Diese Einschätzung bestätigten die konkreten Zahlen: Laut Handwerkskammer für München und Oberbayern hat sich der Anteil weiblicher Azubis in den Handwerksberufen von 17,2 Prozent im Jahr 2011 sogar auf 15,9 Prozent in 2021 verringert, bayernweit ging der Anteil von 23,3 Prozent (2011) auf 17,6 Prozent (2021) zurück. Dass aktuell unter den Top 10 bei den Wünschen zur Berufswahl der Mädchen kein einziger handwerklicher Beruf ist, liegt Müllers Ansicht nach vielleicht auch an überalterten „Rollenbildern“, die immer noch vorgelebt werden. Für Ingrid Obermeier-Osl ist dies allerdings nur eine Momentaufnahme. Das sagt die IHK-Vizepräsidentin für München und Oberbayern und Chefin vom Schwindegger Holzwerk Obermeier im Interview mit den OVB-Heimatzeitungen zu diesen Entwicklungen auf dem Auszubildenden-Markt:

Wie sehen Sie das mit den alten Rollenbildern - spielen die bei der Berufswahl junger Frauen heute noch mit hinein?

Ingrid Obermeier-Osl: Meine Erfahrungen in der Praxis bestätigen dies nicht.
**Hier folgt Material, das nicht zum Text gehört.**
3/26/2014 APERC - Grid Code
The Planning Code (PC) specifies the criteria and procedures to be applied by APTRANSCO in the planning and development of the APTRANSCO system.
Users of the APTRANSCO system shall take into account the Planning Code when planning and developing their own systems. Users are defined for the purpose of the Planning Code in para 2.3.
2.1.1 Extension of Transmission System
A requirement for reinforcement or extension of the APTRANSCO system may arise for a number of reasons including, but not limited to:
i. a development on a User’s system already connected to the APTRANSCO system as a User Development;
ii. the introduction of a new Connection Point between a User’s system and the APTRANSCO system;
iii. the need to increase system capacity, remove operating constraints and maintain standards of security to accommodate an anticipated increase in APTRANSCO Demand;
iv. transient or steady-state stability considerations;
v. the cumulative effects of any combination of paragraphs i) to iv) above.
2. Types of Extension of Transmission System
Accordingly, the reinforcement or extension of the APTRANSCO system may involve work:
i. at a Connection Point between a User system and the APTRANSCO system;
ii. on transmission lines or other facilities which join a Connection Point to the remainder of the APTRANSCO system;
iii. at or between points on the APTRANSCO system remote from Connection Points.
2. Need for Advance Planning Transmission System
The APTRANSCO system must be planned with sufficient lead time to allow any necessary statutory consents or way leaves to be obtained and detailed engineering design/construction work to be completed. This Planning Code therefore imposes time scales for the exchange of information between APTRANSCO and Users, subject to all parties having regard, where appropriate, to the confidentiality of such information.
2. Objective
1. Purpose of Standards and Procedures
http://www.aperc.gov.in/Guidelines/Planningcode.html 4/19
Bei den Ausbildungsmessen oder dem IHK Bildungsexpress konnte ich in den letzten Jahren beobachten, dass das Interesse der Mädchen an den männlichen Ausbildungsberufen verstärkt da ist. Wir erleben generell eine deutliche Wandlung weg vom typischen Männerberuf. Das braucht nur seine Zeit und wird sich erst in ein paar Jahren zeigen, wenn diese Ausbildungsverträge abgeschlossen sind. Natürlich gibt es hier immer noch viel Luft nach oben.

Aktuell sind die Zahlen zumindest im Handwerk rückläufig. Betrifft das auch alle Ausbildungsbereiche bei der IHK?
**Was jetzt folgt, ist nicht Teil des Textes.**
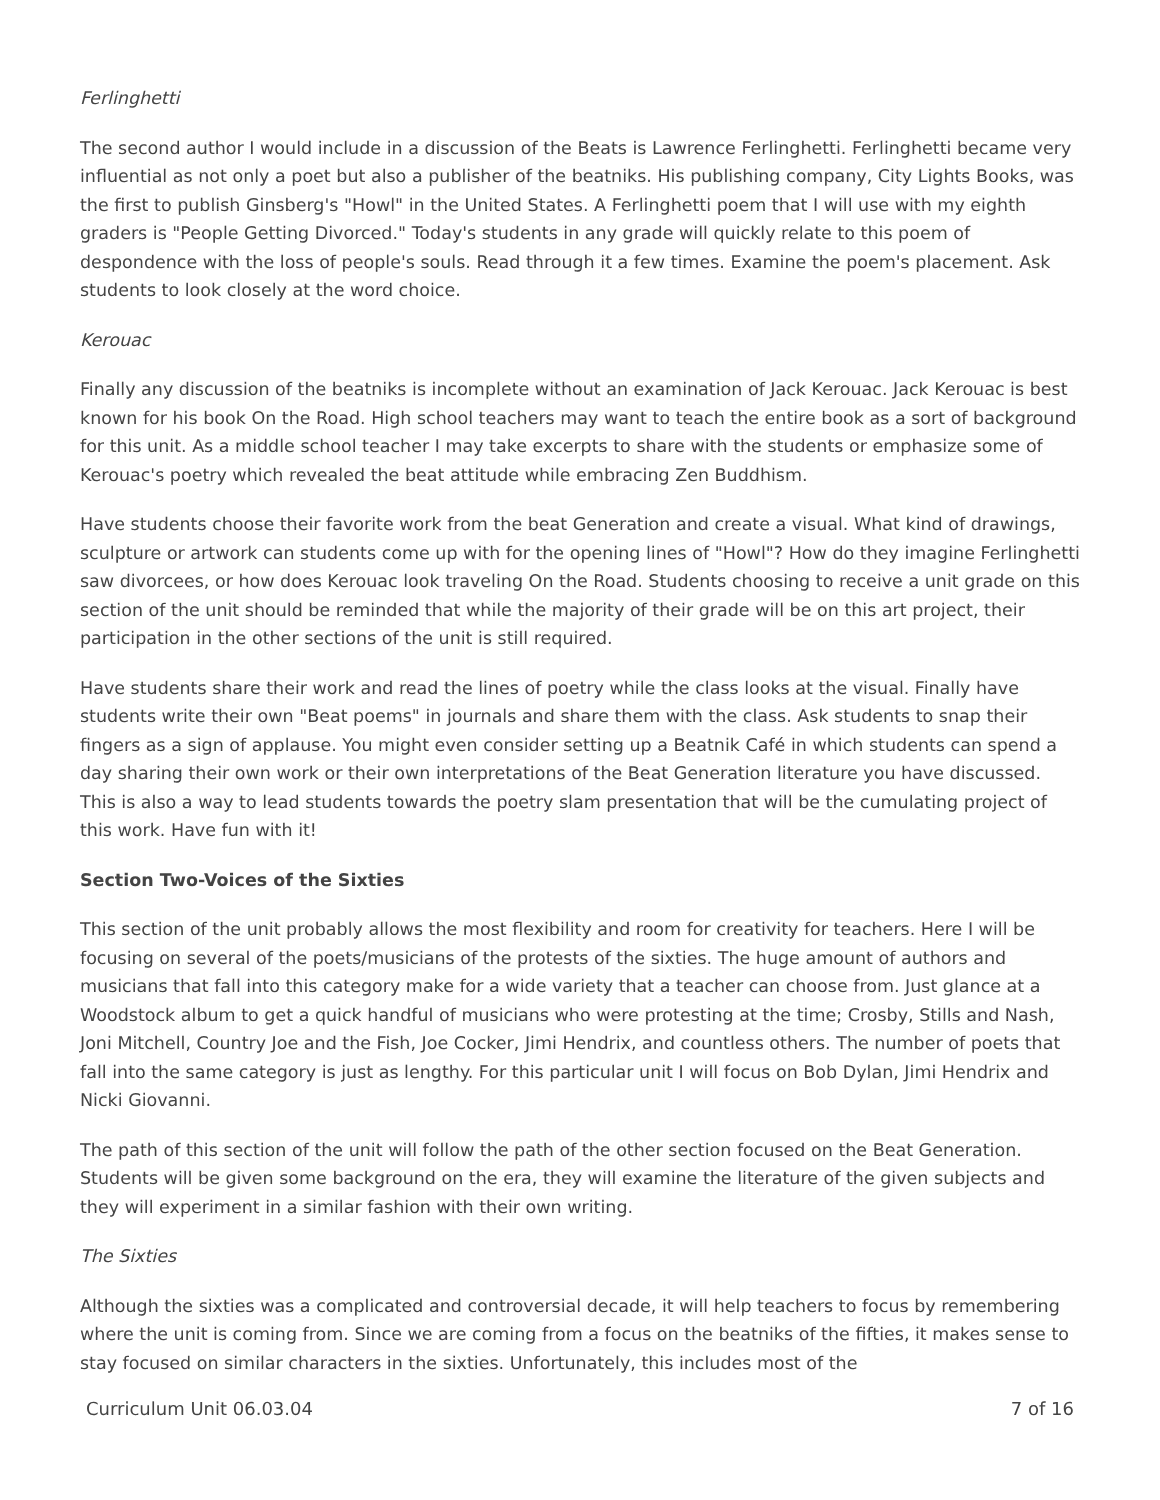Ferlinghetti
The second author I would include in a discussion of the Beats is Lawrence Ferlinghetti. Ferlinghetti became very influential as not only a poet but also a publisher of the beatniks. His publishing company, City Lights Books, was the first to publish Ginsberg's "Howl" in the United States. A Ferlinghetti poem that I will use with my eighth graders is "People Getting Divorced." Today's students in any grade will quickly relate to this poem of despondence with the loss of people's souls. Read through it a few times. Examine the poem's placement. Ask students to look closely at the word choice.
Kerouac
Finally any discussion of the beatniks is incomplete without an examination of Jack Kerouac. Jack Kerouac is best known for his book On the Road. High school teachers may want to teach the entire book as a sort of background for this unit. As a middle school teacher I may take excerpts to share with the students or emphasize some of Kerouac's poetry which revealed the beat attitude while embracing Zen Buddhism.
Have students choose their favorite work from the beat Generation and create a visual. What kind of drawings, sculpture or artwork can students come up with for the opening lines of "Howl"? How do they imagine Ferlinghetti saw divorcees, or how does Kerouac look traveling On the Road. Students choosing to receive a unit grade on this section of the unit should be reminded that while the majority of their grade will be on this art project, their participation in the other sections of the unit is still required.
Have students share their work and read the lines of poetry while the class looks at the visual. Finally have students write their own "Beat poems" in journals and share them with the class. Ask students to snap their fingers as a sign of applause. You might even consider setting up a Beatnik Café in which students can spend a day sharing their own work or their own interpretations of the Beat Generation literature you have discussed. This is also a way to lead students towards the poetry slam presentation that will be the cumulating project of this work. Have fun with it!
Section Two-Voices of the Sixties
This section of the unit probably allows the most flexibility and room for creativity for teachers. Here I will be focusing on several of the poets/musicians of the protests of the sixties. The huge amount of authors and musicians that fall into this category make for a wide variety that a teacher can choose from. Just glance at a Woodstock album to get a quick handful of musicians who were protesting at the time; Crosby, Stills and Nash, Joni Mitchell, Country Joe and the Fish, Joe Cocker, Jimi Hendrix, and countless others. The number of poets that fall into the same category is just as lengthy. For this particular unit I will focus on Bob Dylan, Jimi Hendrix and Nicki Giovanni.
The path of this section of the unit will follow the path of the other section focused on the Beat Generation. Students will be given some background on the era, they will examine the literature of the given subjects and they will experiment in a similar fashion with their own writing.
The Sixties
Although the sixties was a complicated and controversial decade, it will help teachers to focus by remembering where the unit is coming from. Since we are coming from a focus on the beatniks of the fifties, it makes sense to stay focused on similar characters in the sixties. Unfortunately, this includes most of the
Curriculum Unit 06.03.04 7 of 16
Obermeier-Osl: Unsere Zahlen sind grundsätzlich seit Jahren konstant - bei einem Drittel weiblicher Azubis im Querschnitt der Berufe. Dies aber bei deutlich mehr abgeschlossenen Ausbildungsverträgen als in den vergangenen Jahren. Allerdings muss man dies branchenspezifisch etwas näher betrachten. Gerade auch im Einzelhandel und der Gastronomie sind die Zahlen stark rückläufig. Nachdem aber tatsächlich in allen Berufssparten Nachwuchskräfte fehlen, gehe ich davon aus, dass Berufe wie beispielsweise im Verwaltungsbereich momentan mehr Anziehungskraft für Bewerberinnen ausstrahlen [als Berufe mit technischem oder naturwissenschaftlichem Bezug]. Eine Ausnahme zeigt sich besonders im letzten Jahr: Es gibt immer mehr Chemikantinnen in der Region. Hier ist der Frauenanteil in den vergangenen Jahren sogar um 40 Prozent gestiegen. Über die Hintergründe kann man nur spekulieren. Aus meiner Sicht liegt es auch daran, dass viele junge Menschen oder die Eltern noch nicht erkannt haben, welch gute Grundlage eine Ausbildung für das spätere Leben ob im Beruf oder auch im Studium ist.

Der Frauenanteil bei den Azubis der Handwerkskammer im Landkreis Mühldorf ist seit Jahren prozentual rückläufig.

Welche Rolle spielt die Migration aus eher patriarchisch geprägten Kulturen in puncto veralteter Rollenbilder in der Berufswelt?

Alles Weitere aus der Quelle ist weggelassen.